Saved data entries

------------------------------------

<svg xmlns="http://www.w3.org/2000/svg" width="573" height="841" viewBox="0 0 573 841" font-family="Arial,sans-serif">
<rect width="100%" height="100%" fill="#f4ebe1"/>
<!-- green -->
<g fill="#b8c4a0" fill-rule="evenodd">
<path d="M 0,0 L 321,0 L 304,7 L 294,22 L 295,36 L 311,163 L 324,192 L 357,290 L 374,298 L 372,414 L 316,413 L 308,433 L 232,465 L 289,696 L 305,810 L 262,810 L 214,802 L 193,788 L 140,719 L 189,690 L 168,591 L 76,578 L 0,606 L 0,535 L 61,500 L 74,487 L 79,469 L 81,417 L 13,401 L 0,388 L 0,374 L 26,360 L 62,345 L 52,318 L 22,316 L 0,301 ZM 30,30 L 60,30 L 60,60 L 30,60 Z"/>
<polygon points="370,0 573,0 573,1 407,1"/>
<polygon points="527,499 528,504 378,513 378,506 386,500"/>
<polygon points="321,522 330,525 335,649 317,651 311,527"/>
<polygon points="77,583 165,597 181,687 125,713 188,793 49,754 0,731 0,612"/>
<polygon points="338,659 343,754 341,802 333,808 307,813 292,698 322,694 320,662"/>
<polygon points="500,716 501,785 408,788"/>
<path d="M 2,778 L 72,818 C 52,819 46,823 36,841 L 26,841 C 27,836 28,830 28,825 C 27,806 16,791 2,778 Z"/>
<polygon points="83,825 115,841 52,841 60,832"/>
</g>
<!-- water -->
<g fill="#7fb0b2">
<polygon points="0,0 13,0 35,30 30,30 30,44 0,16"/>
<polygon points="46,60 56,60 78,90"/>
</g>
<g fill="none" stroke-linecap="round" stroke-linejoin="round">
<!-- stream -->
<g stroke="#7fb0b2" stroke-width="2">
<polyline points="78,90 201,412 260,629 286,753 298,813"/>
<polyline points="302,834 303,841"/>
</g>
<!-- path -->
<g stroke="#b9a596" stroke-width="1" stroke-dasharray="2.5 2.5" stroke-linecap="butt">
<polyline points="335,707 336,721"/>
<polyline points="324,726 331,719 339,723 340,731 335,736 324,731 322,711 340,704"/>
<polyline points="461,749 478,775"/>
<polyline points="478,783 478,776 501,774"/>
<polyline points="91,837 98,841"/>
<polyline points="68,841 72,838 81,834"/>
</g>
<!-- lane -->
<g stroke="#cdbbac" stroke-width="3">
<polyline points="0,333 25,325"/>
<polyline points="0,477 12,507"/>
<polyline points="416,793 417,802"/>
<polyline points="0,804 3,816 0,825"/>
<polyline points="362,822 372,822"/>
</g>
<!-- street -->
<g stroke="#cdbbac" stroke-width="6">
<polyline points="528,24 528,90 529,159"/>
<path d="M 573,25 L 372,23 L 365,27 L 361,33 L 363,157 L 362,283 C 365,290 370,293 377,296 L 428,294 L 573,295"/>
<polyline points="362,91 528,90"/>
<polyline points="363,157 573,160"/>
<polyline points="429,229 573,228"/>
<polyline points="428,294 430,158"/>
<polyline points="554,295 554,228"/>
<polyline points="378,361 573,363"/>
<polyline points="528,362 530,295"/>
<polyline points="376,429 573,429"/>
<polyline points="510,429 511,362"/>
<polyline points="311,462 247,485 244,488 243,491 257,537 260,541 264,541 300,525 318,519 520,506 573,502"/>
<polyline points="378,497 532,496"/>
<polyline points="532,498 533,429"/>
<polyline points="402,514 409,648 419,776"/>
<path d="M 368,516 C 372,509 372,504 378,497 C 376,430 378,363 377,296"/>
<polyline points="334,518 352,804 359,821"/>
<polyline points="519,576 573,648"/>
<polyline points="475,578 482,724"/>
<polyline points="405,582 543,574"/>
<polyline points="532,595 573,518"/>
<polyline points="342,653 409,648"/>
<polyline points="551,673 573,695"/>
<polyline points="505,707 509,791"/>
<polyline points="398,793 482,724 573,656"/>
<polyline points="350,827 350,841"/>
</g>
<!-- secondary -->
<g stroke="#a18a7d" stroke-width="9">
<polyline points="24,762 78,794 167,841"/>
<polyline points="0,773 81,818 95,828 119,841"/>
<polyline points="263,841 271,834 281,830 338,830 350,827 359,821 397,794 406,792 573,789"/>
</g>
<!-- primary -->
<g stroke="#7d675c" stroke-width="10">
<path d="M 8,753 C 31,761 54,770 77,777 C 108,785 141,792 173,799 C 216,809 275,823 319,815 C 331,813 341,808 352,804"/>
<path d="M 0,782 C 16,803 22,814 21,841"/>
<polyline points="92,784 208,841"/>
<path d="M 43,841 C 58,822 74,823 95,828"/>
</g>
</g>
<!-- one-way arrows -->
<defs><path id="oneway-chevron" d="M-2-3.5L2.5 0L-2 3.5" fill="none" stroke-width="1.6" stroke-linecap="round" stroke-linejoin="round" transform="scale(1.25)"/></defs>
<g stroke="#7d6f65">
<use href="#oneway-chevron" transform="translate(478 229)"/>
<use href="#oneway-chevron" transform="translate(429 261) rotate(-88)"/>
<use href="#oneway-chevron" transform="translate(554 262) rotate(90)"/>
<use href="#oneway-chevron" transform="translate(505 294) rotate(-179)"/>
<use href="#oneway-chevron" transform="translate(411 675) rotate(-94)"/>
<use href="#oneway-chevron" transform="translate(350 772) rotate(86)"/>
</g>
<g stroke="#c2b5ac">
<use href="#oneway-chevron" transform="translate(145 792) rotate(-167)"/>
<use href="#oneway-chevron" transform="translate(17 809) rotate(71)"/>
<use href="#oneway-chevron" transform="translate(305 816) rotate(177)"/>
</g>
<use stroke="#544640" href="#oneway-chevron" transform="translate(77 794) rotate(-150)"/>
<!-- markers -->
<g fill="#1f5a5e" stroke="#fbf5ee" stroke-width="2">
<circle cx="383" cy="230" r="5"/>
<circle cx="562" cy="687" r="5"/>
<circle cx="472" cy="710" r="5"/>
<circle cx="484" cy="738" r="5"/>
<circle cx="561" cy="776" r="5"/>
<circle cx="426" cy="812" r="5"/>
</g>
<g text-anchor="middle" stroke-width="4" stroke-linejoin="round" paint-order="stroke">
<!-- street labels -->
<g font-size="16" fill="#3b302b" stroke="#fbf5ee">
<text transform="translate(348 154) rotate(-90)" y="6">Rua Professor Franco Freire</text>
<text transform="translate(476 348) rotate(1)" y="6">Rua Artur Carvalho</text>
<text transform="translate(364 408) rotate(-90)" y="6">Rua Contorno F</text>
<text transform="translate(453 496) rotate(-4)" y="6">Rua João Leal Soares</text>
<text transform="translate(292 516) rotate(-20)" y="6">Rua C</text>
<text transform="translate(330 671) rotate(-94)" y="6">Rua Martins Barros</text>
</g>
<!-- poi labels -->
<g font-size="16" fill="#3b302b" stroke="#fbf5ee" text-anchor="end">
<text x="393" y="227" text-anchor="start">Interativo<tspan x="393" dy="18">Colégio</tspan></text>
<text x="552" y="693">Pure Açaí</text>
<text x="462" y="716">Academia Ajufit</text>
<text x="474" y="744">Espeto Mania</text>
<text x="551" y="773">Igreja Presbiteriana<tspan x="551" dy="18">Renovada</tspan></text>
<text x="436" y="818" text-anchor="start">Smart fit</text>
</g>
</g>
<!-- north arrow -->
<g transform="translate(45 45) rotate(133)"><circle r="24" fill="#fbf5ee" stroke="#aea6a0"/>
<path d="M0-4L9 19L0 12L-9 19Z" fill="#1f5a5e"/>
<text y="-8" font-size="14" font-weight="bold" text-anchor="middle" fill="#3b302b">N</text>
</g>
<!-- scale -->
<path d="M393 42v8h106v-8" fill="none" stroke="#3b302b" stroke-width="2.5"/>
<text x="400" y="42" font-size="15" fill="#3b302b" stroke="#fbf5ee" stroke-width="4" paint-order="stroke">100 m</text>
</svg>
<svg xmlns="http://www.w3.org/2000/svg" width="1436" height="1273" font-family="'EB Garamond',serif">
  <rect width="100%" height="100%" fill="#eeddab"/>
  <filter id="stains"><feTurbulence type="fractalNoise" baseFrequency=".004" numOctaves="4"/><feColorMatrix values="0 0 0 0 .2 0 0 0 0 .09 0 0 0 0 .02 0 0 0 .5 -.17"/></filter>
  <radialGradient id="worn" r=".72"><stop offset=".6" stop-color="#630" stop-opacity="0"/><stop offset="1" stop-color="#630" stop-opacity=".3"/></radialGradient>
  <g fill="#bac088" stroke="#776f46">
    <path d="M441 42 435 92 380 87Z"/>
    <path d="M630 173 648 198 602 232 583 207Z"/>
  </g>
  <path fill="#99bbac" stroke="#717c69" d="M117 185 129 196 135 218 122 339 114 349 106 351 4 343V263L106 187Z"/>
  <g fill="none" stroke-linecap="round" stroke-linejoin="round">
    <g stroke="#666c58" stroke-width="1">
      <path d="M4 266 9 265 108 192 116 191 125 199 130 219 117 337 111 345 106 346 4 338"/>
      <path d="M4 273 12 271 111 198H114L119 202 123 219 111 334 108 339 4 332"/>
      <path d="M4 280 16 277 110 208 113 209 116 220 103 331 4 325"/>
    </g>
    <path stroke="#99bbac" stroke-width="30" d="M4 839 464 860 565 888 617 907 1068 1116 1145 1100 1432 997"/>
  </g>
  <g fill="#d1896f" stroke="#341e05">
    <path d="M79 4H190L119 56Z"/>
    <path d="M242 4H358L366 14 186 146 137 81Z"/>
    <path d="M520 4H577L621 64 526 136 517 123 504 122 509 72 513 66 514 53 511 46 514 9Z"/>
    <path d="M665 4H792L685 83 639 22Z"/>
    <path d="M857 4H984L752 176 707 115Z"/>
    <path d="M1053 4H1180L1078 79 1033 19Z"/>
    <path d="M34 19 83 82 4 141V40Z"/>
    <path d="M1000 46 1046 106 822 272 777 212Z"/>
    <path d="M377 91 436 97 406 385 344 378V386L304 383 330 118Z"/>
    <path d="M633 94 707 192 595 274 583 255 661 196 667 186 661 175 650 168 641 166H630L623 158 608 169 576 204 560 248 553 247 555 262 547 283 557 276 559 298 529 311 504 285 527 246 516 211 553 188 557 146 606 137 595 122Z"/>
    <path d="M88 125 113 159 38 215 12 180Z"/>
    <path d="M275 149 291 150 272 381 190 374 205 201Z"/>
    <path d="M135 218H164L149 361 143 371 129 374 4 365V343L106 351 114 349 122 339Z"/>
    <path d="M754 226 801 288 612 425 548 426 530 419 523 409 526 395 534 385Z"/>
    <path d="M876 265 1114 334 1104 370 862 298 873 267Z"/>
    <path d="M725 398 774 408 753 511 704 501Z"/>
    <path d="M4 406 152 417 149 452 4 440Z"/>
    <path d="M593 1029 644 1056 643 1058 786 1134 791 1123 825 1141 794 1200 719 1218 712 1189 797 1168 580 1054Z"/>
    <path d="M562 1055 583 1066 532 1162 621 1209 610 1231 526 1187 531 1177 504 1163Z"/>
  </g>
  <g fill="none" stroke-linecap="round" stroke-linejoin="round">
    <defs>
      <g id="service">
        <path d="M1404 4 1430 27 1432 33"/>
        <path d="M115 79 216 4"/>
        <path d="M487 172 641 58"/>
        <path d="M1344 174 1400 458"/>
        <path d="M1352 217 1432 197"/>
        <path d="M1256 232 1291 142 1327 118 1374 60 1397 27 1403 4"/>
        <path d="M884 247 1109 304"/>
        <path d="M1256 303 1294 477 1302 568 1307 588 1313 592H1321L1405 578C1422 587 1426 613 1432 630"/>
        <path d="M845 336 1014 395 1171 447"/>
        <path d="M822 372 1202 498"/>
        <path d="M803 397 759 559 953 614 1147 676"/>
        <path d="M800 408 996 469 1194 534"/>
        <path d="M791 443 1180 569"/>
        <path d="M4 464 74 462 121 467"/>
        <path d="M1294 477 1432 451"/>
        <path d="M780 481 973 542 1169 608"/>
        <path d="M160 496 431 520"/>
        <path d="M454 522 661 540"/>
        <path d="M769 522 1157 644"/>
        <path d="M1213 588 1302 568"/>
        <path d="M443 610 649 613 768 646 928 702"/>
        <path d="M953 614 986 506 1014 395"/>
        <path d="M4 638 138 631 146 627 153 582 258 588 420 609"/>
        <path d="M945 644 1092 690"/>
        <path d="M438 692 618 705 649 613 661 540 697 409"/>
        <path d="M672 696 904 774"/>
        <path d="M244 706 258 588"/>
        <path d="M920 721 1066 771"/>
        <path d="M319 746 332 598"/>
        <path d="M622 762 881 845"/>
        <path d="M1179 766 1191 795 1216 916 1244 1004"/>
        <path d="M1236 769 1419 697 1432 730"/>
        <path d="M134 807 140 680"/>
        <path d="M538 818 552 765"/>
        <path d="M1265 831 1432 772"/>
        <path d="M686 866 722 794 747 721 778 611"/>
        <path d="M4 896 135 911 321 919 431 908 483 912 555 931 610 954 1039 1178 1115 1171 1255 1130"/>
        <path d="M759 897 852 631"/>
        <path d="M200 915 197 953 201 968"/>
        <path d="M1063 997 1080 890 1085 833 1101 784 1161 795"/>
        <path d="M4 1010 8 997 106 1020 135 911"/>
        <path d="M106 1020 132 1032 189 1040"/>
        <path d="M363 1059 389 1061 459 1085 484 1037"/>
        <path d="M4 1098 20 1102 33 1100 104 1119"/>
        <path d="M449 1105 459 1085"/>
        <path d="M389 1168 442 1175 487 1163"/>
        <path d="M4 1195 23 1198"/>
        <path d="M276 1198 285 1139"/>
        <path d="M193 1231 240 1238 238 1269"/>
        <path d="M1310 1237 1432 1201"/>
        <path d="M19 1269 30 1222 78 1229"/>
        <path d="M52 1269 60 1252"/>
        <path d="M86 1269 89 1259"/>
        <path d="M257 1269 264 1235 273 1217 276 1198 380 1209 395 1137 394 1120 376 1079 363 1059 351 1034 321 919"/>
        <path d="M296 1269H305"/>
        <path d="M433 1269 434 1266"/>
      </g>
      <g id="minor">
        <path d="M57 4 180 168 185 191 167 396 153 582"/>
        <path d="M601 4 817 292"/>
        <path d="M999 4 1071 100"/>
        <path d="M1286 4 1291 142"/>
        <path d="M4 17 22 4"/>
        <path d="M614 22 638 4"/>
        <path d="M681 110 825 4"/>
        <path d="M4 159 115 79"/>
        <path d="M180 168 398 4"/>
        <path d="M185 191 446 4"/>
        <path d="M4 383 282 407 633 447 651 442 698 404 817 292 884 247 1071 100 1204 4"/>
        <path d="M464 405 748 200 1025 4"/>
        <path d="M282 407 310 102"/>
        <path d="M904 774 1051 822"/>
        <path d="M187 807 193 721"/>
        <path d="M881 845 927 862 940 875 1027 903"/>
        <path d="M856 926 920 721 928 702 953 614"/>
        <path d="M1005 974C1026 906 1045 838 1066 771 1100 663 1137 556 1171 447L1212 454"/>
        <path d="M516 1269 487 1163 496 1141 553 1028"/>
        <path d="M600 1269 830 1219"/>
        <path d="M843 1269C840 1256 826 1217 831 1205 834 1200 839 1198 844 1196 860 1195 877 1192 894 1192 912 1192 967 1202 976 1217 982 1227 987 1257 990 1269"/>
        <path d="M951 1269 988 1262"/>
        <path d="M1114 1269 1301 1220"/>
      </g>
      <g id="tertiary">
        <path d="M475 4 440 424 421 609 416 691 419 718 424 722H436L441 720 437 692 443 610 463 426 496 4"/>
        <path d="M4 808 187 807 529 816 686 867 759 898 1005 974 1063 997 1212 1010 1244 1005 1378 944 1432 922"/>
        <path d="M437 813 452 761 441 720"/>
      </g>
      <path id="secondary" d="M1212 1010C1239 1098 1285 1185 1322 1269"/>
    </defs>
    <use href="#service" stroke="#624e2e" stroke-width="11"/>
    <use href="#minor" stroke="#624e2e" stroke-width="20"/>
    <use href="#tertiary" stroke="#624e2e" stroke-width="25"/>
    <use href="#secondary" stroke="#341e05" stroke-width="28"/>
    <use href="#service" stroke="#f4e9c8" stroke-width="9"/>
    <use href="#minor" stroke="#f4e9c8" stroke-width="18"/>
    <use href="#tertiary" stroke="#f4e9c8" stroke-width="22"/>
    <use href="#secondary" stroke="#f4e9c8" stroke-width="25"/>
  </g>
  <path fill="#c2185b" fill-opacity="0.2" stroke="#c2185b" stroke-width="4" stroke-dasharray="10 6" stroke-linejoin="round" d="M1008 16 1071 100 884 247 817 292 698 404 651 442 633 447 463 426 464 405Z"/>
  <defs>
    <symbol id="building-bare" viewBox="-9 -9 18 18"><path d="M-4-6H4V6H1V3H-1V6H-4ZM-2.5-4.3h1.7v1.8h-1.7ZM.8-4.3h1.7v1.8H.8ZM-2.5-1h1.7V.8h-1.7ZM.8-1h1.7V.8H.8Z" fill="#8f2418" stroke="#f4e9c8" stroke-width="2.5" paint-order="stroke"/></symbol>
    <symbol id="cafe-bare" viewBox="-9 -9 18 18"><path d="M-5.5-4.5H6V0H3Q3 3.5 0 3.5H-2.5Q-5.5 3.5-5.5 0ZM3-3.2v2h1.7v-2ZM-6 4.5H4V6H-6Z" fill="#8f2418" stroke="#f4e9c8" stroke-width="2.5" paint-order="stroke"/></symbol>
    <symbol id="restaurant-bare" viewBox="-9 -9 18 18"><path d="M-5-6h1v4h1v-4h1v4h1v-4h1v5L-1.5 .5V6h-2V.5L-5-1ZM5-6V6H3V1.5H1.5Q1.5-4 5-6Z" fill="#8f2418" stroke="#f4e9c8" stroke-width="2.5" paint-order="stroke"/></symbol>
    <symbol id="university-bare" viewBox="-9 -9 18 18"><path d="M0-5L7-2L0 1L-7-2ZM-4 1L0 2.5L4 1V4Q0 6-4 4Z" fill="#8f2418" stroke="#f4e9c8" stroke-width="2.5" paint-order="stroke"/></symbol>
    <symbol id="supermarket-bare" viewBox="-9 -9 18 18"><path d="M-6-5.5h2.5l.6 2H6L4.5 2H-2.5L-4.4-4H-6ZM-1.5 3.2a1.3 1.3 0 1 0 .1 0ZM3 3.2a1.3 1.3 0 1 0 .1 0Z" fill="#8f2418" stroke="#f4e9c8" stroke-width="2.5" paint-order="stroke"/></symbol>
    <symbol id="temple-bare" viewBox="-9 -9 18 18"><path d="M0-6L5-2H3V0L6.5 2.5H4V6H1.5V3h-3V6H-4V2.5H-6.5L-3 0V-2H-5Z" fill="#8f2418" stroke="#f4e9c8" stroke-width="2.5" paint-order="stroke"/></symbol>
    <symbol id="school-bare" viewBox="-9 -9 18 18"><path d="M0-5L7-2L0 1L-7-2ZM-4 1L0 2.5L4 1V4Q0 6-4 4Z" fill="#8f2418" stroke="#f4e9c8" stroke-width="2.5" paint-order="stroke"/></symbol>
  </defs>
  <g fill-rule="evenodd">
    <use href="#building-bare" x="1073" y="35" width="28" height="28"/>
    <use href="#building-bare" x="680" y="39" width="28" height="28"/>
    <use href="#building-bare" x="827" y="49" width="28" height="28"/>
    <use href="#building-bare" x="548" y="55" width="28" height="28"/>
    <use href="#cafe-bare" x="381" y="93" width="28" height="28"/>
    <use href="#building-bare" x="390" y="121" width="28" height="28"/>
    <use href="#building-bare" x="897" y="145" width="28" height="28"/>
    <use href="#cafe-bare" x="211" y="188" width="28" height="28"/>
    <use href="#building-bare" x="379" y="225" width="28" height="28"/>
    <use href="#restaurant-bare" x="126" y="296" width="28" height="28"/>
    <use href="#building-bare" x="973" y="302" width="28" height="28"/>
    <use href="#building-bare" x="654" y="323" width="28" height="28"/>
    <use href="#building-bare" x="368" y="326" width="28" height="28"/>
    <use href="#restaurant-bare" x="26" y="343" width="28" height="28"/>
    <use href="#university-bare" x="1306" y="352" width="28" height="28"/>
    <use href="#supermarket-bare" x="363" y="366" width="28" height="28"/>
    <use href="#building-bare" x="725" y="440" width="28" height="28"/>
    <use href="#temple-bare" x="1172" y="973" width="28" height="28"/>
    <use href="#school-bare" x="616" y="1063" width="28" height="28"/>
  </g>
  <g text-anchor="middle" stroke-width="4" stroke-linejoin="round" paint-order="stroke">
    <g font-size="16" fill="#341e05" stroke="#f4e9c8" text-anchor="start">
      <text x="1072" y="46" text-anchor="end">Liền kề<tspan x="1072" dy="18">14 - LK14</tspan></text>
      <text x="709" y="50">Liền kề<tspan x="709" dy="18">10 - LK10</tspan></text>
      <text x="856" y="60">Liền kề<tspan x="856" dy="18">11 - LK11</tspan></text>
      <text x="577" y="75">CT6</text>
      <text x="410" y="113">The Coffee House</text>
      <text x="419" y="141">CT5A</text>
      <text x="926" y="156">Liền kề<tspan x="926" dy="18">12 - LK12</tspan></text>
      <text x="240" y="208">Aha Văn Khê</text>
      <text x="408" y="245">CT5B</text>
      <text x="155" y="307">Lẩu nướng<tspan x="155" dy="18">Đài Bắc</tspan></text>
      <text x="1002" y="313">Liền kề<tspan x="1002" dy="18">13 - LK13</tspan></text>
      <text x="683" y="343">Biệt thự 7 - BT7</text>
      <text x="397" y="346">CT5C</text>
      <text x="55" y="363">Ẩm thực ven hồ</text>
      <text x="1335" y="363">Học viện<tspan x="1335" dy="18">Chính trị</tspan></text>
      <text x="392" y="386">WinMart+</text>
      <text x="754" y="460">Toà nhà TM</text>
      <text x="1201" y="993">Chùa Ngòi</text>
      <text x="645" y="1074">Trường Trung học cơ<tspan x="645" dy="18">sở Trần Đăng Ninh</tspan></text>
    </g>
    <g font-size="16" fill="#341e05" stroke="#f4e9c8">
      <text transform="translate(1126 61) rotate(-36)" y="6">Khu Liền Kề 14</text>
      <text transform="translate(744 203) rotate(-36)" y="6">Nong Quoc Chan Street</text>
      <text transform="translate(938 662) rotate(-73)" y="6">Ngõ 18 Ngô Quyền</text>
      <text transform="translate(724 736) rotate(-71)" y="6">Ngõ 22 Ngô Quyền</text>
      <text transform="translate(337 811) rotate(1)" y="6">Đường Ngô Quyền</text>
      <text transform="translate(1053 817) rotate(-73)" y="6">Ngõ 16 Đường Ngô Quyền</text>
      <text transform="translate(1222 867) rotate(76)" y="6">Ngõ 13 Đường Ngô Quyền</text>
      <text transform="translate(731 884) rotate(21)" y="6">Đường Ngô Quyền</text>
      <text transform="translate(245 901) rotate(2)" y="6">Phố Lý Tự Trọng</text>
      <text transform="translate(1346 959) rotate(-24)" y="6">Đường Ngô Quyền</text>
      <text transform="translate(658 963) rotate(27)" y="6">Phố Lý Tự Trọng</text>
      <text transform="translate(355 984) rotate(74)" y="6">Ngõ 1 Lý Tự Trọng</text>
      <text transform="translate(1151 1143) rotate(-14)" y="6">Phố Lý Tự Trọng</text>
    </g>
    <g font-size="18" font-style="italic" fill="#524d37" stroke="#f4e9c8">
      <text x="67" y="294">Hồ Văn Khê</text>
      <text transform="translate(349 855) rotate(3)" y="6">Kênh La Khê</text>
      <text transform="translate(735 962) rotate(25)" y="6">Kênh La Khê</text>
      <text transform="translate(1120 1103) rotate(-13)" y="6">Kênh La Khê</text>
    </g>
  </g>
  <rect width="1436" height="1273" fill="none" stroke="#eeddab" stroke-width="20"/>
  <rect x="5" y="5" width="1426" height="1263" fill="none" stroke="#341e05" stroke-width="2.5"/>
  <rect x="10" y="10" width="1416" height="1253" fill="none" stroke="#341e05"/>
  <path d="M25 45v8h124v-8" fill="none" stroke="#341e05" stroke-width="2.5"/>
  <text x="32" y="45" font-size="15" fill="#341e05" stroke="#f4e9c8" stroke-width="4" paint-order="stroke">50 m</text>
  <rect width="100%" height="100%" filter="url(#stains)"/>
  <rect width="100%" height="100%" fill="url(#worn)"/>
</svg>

------------------------------------

#### [ACTIVITY]
Each line of the entries that contains "worn" counts once; state the total as a bare number.

#### [RESULT]
2